The remedy for this very common disease is clearly a truer conception of God, as made known, first in creation and then in redemption. The knowledge of God is beneficial in every way. It is, without doubt, the most wholesome and pleasant of all knowledge. It is life eternal.
We need not delay to answer the question of the agnostic, whether God can be known. He can! He is known, and loved, and obeyed by vast numbers of His creatures; He should be known and obeyed by all; and this so certainly, that the day approaches when judgment will fall on “them who know not God”. Let that fact be remembered.
Creation leaves us “without excuse”. It is a witness to His power and divinity—a universal witness, and one that appeals to all nations, even though, alas, its witness may be refused by human wisdom and philosophy to the confusion and shame of the opposers.
Redemption is additional, and presents a God of love and grace which meets the need of guilty man, in a way that mere creation—a thing external to him—never could.
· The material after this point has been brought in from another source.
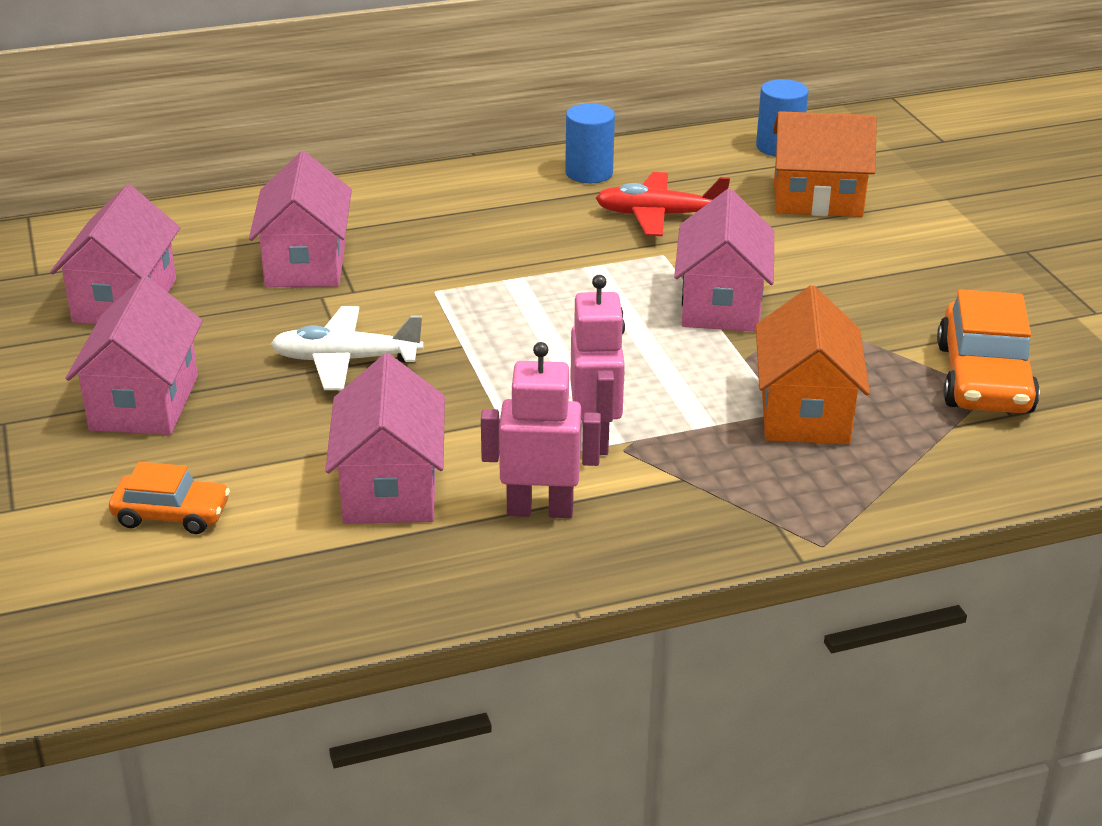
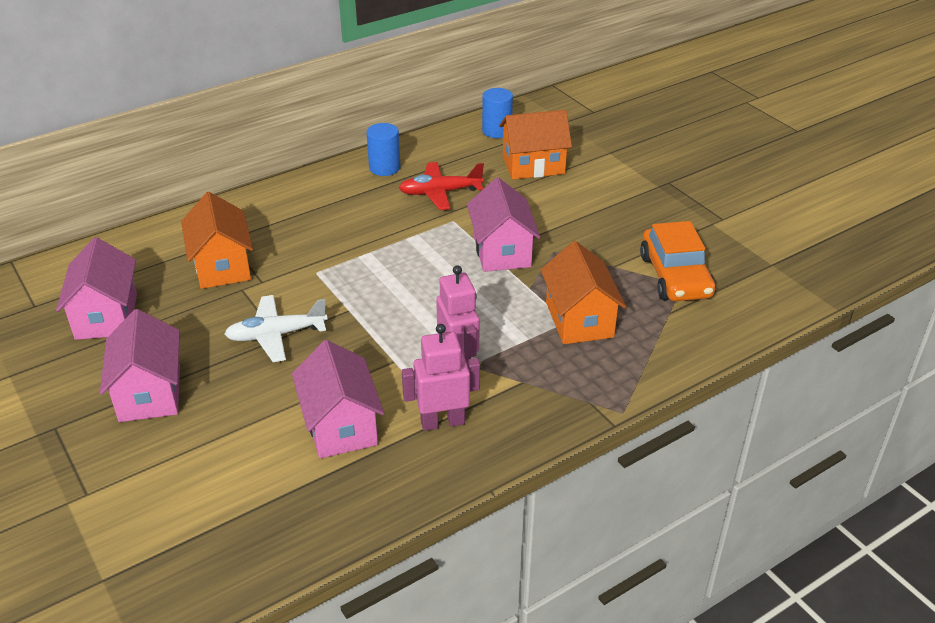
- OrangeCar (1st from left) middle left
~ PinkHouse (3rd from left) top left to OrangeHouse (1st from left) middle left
The Gospel unfolds the charming scheme of redemption, and places the believer in the happy consciousness of a known relationship with God as Father through our Lord Jesus Christ. Yonder far-distant star, how brilliant soever it may be, is eclipsed by the self-sacrifice of the Son of God on Calvary. This is love infinite and everlasting; that is power and wisdom; both are of God.
And what does the knowledge of God produce in the soul that receives it? Well, it sets everything right within. How could it be otherwise? The adjustment is divine and perfect. Forgiveness of sins! Surely. Peace with God, reconciliation, sonship, and glory ere long; all this, and joint heirship with Christ, the members of whose body we are! It produces love to man, and a life of practical righteousness and holiness—a morally beautiful life. The sphere of this life is boundless. Telescope and microscope may be employed in its innumerable and benign activities. It is a life of charity and truest altruism.
No wonder that Paul, whose whole being was spent in the knowledge of God and in the service of Christ, should have pressed the spread of it on all hands.
For instance, he charges the saints at Corinth to “abound in the work of the Lord”, for such “labour” can never be in vain in Him—never! He charges them, as his beloved brethren, to be “steadfast and unmovable, always abounding in that work”. “His brethren”! Yes, his “beloved brethren”, the very brethren who had caused him such deep sorrow, and whom he had to rebuke and correct so unsparingly. He styles them his beloved brethren, and urges them, in the hope, no doubt, of their recovery, that they should, notwithstanding their past failures and sins, devote themselves to the only work that is of permanent value—“the work of the Lord”.
That exhortation (in 1 Cor. 15:58) shines like a star of the first magnitude through a rift in the cloudy sky as it hung over Corinth.
The wise Apostle knew that the best antidote to the wretched philosophy, carnality, going to law with one another, and other deplorable abuses that had disgraced that Assembly, lay in a heart devotion to “the work of the Lord”. There was a magnanimity in such counsel that proclaimed a soul that lived in no narrow self-interest, but that dwelt in the wide expanse of the kingdom of God.